> _REQUEST A_
Repeat the lines of the dataset entries that begin at the line containing "Double Tree Kuala" and end after the line containing "VIEW TESTIMONIAL".

> _SOURCE DOCUMENT_
◆ ◆ ◆ ◆

At Trent, Lloyd presented the weekday afternoon show, and later, the mid-morning show, after Dale Winton left the station. Following a spell in junior management as presentation co-ordinator, he then moved to Leicester Sound as deputy programme controller in 1987 and subsequently as general manager. During this time, Lloyd also presented the weekday morning show and was its programme controller. In 1988, he oversaw the split of the FM and AM frequencies which saw Leicester Sound's AM signal switch to the new GEM AM service, and its FM signal remain as Leicester Sound, albeit under the name of 'Sound FM'. He won a Sony Radio Award for his documentary on the life of Elvis Presley.

After leaving Leicester Sound in 1991, Lloyd helped establish Lincs FM, the first Independent Local Radio station for Lincolnshire, which went on air in 1992 with Lloyd as the first voice heard on air. In 1995, he moved into media regulation on being appointed head of programming and advertising at the Radio Authority, then the industry regulator for commercial radio.

◆ ◆ ◆ ◆

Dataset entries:
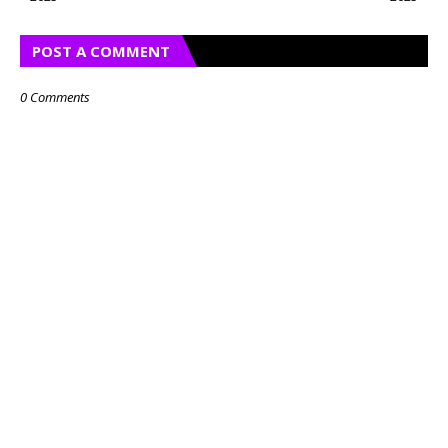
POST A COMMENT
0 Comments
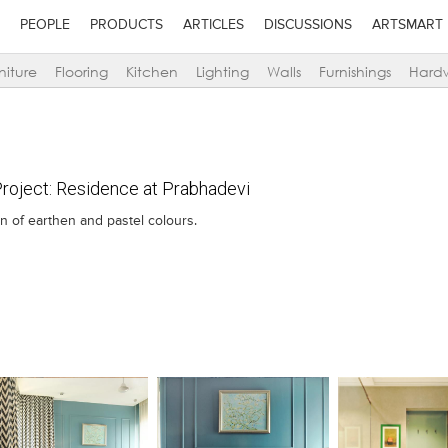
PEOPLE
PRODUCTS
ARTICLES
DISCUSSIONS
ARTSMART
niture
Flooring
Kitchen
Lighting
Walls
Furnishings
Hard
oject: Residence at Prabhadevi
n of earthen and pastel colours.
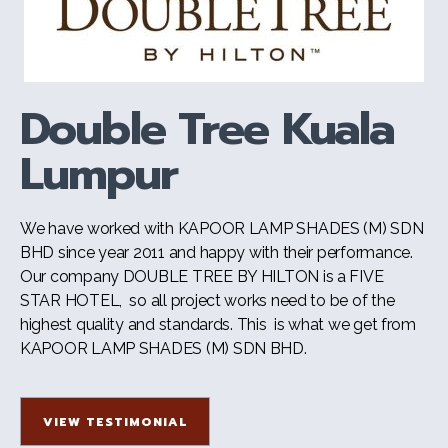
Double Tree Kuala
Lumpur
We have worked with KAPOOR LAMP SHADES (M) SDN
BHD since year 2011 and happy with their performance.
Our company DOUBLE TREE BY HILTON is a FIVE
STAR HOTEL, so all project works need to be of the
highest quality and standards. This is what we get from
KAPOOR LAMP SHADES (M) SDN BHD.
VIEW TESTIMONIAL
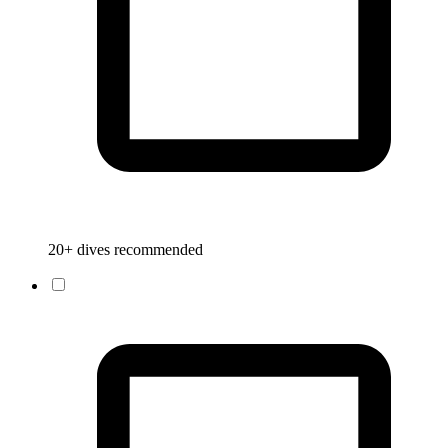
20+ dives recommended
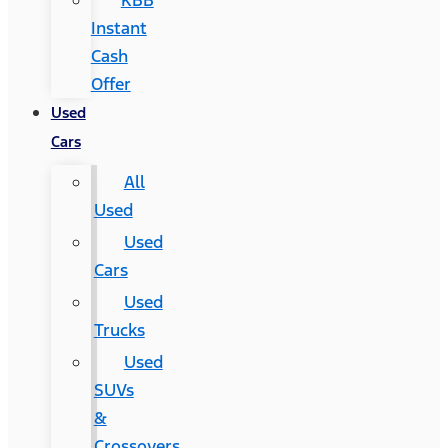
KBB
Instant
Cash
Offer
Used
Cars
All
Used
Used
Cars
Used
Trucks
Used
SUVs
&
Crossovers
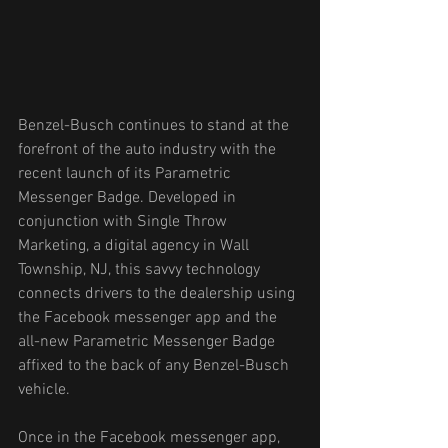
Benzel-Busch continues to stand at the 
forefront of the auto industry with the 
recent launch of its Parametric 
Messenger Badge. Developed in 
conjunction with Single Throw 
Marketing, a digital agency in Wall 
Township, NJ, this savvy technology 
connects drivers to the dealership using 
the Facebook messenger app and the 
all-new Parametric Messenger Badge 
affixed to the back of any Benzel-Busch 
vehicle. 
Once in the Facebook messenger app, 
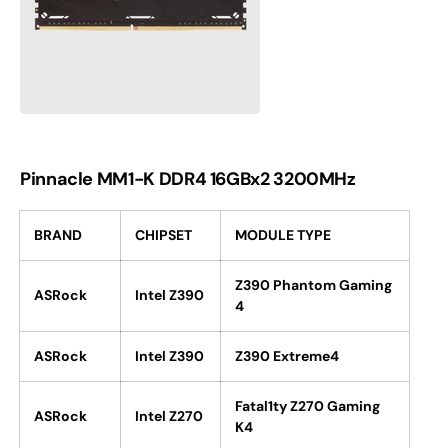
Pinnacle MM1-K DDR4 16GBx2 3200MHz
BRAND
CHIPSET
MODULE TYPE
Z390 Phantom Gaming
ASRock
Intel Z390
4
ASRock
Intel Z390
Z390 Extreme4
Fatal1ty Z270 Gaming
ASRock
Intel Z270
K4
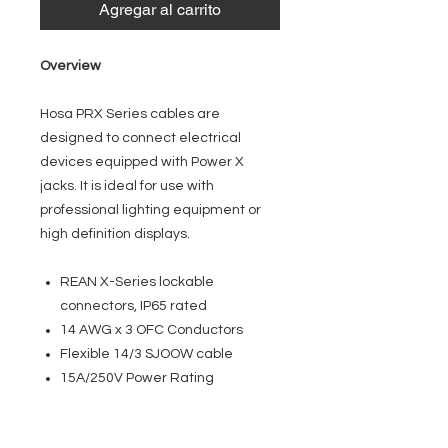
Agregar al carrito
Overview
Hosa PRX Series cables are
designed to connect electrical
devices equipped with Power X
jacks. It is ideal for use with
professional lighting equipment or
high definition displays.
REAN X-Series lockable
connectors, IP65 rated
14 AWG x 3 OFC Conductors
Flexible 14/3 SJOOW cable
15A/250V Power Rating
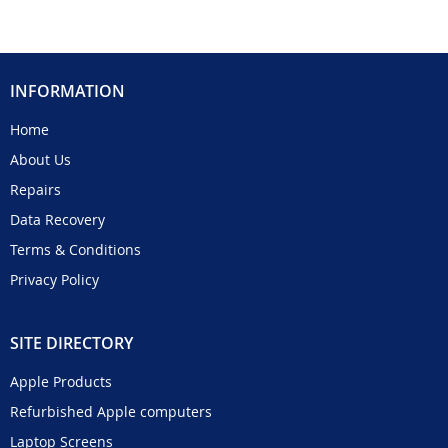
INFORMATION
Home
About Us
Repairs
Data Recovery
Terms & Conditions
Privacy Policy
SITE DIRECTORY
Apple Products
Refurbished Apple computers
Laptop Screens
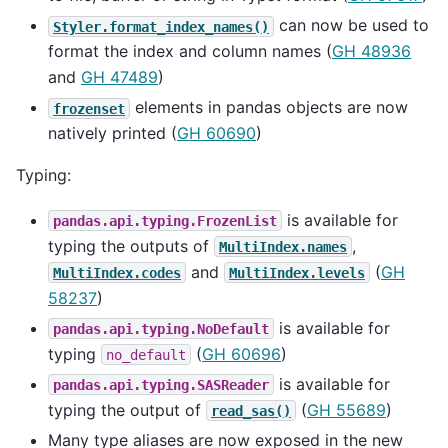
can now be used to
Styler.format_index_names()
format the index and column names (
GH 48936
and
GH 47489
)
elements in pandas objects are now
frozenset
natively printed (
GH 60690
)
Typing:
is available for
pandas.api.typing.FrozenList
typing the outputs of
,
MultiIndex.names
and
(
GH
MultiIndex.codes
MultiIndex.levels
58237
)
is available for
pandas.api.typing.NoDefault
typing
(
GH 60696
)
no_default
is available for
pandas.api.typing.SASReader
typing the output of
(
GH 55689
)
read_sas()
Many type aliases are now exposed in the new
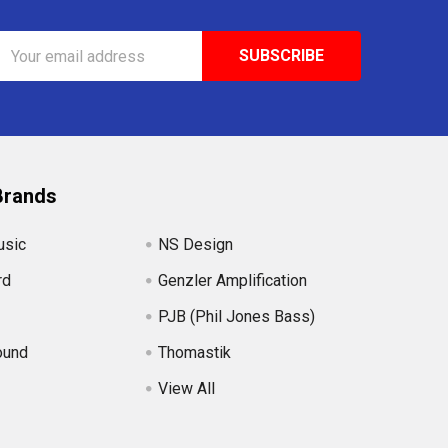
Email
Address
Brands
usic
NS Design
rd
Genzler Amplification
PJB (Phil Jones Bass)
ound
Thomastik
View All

◆ ◆ ◆ ◆

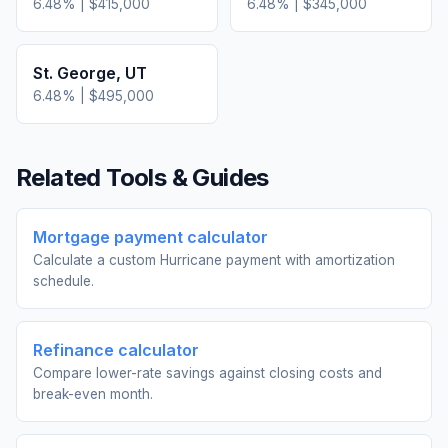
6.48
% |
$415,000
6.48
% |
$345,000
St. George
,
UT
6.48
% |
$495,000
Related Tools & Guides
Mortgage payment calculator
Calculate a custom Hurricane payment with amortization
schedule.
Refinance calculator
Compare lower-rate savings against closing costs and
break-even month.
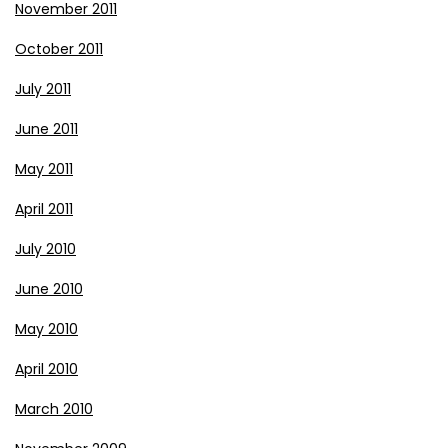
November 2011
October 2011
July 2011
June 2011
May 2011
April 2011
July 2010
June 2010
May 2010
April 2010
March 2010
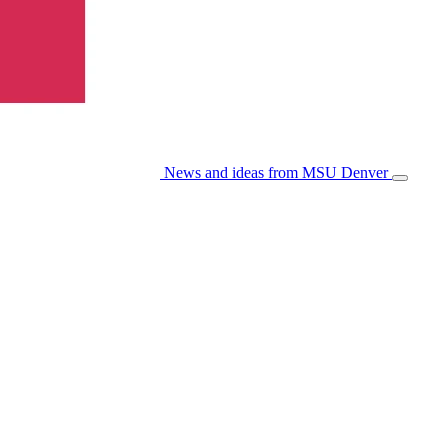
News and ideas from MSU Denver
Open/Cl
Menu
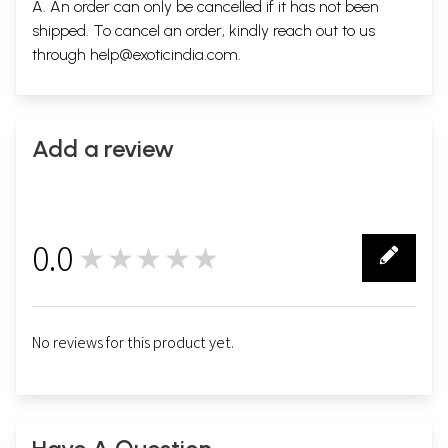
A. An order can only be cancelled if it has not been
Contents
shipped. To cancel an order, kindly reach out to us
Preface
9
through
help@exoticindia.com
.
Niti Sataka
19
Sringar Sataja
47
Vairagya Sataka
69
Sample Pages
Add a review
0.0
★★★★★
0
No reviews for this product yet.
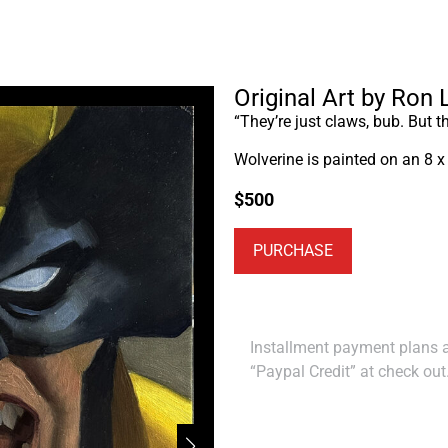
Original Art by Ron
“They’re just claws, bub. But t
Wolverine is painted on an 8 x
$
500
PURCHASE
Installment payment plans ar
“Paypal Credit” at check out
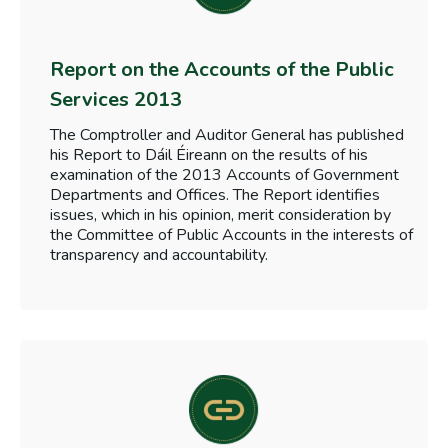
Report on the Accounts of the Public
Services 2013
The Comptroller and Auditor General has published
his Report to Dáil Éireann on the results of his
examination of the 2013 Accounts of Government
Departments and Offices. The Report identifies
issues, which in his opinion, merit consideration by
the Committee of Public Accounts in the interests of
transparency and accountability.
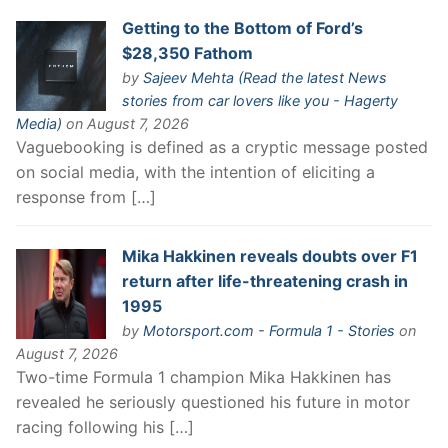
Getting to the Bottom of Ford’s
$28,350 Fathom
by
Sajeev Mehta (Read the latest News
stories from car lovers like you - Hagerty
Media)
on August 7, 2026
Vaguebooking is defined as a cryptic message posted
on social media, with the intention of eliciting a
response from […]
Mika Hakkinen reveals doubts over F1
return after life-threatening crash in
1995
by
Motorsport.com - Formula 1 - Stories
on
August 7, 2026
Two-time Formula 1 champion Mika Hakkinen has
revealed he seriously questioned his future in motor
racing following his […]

◆ ◆ ◆ ◆

> _REQUEST B_
Transcribe the passage on Lloyd's radio career word for word, starting at the words "After leaving Leicester" and ending after the words "for commercial radio.".

> _TASK ANSWER A_
Double Tree Kuala
Lumpur
We have worked with KAPOOR LAMP SHADES (M) SDN
BHD since year 2011 and happy with their performance.
Our company DOUBLE TREE BY HILTON is a FIVE
STAR HOTEL, so all project works need to be of the
highest quality and standards. This is what we get from
KAPOOR LAMP SHADES (M) SDN BHD.
VIEW TESTIMONIAL

> _TASK ANSWER B_
After leaving Leicester Sound in 1991, Lloyd helped establish Lincs FM, the first Independent Local Radio station for Lincolnshire, which went on air in 1992 with Lloyd as the first voice heard on air. In 1995, he moved into media regulation on being appointed head of programming and advertising at the Radio Authority, then the industry regulator for commercial radio.